TASK DESCRIPTION => For the records that follow, work out how many lines include "Personnel" and give only that count.

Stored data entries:

=-=-=-=-=

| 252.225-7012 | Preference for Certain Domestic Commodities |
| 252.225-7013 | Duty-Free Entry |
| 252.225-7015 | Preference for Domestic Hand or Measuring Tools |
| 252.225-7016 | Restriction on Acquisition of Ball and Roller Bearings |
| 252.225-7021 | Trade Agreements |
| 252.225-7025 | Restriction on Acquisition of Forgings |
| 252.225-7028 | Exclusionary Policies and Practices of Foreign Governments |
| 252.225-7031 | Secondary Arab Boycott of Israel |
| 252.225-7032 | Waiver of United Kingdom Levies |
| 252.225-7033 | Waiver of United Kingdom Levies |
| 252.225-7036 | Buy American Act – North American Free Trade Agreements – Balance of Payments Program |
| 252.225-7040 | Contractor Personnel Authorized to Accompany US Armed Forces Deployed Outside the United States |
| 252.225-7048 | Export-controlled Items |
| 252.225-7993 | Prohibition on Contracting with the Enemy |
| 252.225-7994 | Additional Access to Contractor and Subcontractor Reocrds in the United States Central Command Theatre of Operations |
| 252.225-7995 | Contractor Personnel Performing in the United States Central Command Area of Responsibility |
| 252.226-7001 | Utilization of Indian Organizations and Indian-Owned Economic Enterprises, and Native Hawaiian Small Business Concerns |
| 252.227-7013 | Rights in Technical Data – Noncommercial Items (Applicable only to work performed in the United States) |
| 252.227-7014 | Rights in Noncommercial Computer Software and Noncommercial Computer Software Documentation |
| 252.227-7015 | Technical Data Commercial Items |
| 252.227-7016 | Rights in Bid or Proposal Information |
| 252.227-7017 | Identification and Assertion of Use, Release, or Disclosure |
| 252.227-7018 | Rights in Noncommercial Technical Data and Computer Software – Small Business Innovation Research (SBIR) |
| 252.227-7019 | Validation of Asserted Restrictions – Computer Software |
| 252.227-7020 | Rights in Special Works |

=-=-=-=-=

RESULT FOR THIS EXERCISE => 2